Se i democratici stanno cercando un candidato completamente simmetrico a Trump, la senatrice Amy Klobuchar è una scelta quasi perfetta. La sua moderazione la rende altamente eleggibile,  come provato dal suo recente grande successo elettorale in uno Stato, il Minnesota, in cui Trump aveva quasi sconfitto la Clinton. Ma il Minnesota è uno Stato sostanzialmente bianco: la Klobuchar quindi non ha molta pratica nel fare appello a un elettorato democratico nero, ispanico e asiatico che sembra determinante per superare la convenzione del partito fissata nel Wisconsin a luglio 2020. Inoltre, la sua moderazione non la rende molto popolare a sinistra, mentre su i giovani non sembra esercitare un particolare fascino.

Outsiders e wild cards
John Hickenlooper è un altro degli aspiranti alla candidatura democratica ad avere rapidamente  raggiunto i requisiti di partito. Come la Klobuchar, l’ex governatore del Colorado si presenta come un centrista in grado di fare costruttivamente convergere interessi anche opposti. Con una mossa volta anche a spaccare il fronte repubblicano, qualora riuscisse a ottenere la nomination del suo partito, Hickenlooper pare intenzionato a sparigliare le carte scegliendo come suo vicepresidente il repubblicano John Kasich, ex governatore dell’Ohio.

La wild card del momento è il sindaco di South Bend, nell’Indiana, Pete Buttigieg. Apertamente gay, Buttigieg è in cima ai sondaggi e ai contributi elettorali grazie al suo impressionante curriculum accademico, politico e militare, e anche a una visione vicina alla sinistra del partito. Forte anche dell’appoggio dei giovani, delle minoranze e dell’universo Lgbt, Buttigieg potrebbe rappresentare in queste elezioni quello che Sanders ha rappresentato nel 2016. Del resto, a soli 37 anni, Buttigieg ha già più esperienza amministrativa e militare di quasi tutti i suoi rivali.

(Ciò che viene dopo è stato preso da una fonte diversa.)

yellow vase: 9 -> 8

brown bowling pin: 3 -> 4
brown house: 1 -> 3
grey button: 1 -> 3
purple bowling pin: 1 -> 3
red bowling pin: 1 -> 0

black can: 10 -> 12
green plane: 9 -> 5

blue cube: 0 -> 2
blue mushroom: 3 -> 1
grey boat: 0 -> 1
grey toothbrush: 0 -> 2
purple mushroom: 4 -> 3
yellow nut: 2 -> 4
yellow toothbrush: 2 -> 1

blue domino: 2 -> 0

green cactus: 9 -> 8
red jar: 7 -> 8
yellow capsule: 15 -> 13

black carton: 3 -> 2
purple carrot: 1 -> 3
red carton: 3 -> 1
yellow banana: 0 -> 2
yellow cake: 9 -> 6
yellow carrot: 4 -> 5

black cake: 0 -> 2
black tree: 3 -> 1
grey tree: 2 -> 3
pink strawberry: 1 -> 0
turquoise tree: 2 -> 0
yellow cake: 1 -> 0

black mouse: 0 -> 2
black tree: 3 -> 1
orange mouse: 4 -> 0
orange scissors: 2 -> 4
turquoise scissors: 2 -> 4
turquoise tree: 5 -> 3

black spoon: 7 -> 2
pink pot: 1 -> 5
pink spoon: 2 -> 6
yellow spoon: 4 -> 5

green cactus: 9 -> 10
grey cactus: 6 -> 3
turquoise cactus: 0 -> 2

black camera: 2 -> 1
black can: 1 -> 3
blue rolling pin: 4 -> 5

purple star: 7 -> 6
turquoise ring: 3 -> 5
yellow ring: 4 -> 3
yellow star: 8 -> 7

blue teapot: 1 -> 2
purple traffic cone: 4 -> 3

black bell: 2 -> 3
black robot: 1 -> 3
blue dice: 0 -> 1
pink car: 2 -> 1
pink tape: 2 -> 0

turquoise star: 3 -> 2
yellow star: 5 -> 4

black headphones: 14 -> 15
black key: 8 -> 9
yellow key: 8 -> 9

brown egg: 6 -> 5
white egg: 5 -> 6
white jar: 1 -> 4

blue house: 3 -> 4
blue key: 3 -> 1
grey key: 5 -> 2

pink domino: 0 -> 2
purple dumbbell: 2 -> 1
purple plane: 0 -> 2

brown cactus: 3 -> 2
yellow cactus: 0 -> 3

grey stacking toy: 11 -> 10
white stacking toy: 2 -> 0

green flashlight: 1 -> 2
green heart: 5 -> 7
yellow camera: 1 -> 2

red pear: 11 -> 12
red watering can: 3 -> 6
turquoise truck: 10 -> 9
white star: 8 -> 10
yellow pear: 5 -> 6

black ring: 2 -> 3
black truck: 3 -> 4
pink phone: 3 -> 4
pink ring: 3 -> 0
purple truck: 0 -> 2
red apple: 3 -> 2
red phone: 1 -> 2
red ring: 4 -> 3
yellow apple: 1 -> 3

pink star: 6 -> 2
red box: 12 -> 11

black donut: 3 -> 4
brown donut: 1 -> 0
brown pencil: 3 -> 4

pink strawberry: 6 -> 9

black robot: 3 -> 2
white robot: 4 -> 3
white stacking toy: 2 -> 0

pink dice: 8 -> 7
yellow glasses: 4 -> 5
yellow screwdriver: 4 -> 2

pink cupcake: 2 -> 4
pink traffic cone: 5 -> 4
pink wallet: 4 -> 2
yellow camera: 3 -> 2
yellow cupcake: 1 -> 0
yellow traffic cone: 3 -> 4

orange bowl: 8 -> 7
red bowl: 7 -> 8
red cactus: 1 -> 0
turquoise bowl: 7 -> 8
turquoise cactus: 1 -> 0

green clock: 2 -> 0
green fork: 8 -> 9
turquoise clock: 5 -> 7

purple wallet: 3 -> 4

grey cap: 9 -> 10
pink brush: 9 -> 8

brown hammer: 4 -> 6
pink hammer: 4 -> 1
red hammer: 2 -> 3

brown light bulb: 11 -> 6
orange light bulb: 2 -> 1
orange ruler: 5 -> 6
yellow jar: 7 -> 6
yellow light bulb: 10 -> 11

Le esitazioni di Biden e un punto della situazione
L’ex vicepresidente Joe Biden non ha ancora annunciato la sua candidatura, ma se e quando deciderà di farlo non ci sono dubbi che sarà in grado di rispettare i requisiti del Partito democratico. Biden offre una narrativa apparentemente accattivante: il completo rifiuto dell’odierna polarizzazione politica. Se i democratici non si innamorano di una nuova speranza, potrebbero finire con il sostenerlo.

Tuttavia, la nostalgia di Biden per un approccio bipartisan sembra fuori dal mondo. L’ex vice di Obama gode delle simpatie dei quadri di partito e di buona parte dell’elettorato nero che lo ricorda come il leale partner del primo presidente nero, ma la sua visione politica è molto lontana da quella della sinistra, per non parlare poi della sua scarsa presa sulle donne e sulle altre minoranze.

Finora la candidatura della Klobuchar è stata forse sottovalutata, perché le sue chance dipendono più dalla forza dei vertici di partito che dalle opinioni dei militanti. D’altra parte, il candidato che ha maggiori possibilità di conquistare la nomina democratica è la Harris perché almeno teoricamente vicina a quasi tutte le diverse componenti del partito. Le maggiori perplessità sulla sua candidatura arrivano da una sinistra da sempre prevalentemente bianca e spesso misogina.

Booker sembra altrettanto forte. In effetti, ha ottenuto degli ottimi risultati nei sondaggi preliminari fatti nello stato dello Iowa da sempre rilevante per l’esito delle primarie. Detto questo, sotto un paio di aspetti la candidatura di Booker sembra più debole di quella della Harris: Booker è nero ma non è né asiatico né ispanico, a differenza della Harris. E se la sinistra del partito ha qualche problema con la Harris, ne ha molti più con Booker. Conquistare la candidatura democratica è sicuramente possibile per Booker, ma è meno probabile di quanto non lo sia per la Harris.

Infine, Klobuchar e Biden rappresentano meglio di chiunque altro il paradosso in cui è sprofondato il Partito democratico. A differenze di tutti gli altri candidati, Klobuchar e Biden sembrano molto più in grado di vincere le elezioni presidenziali dei loro diretti rivali, ma non sembrano in grado di vincere le primarie del proprio partito.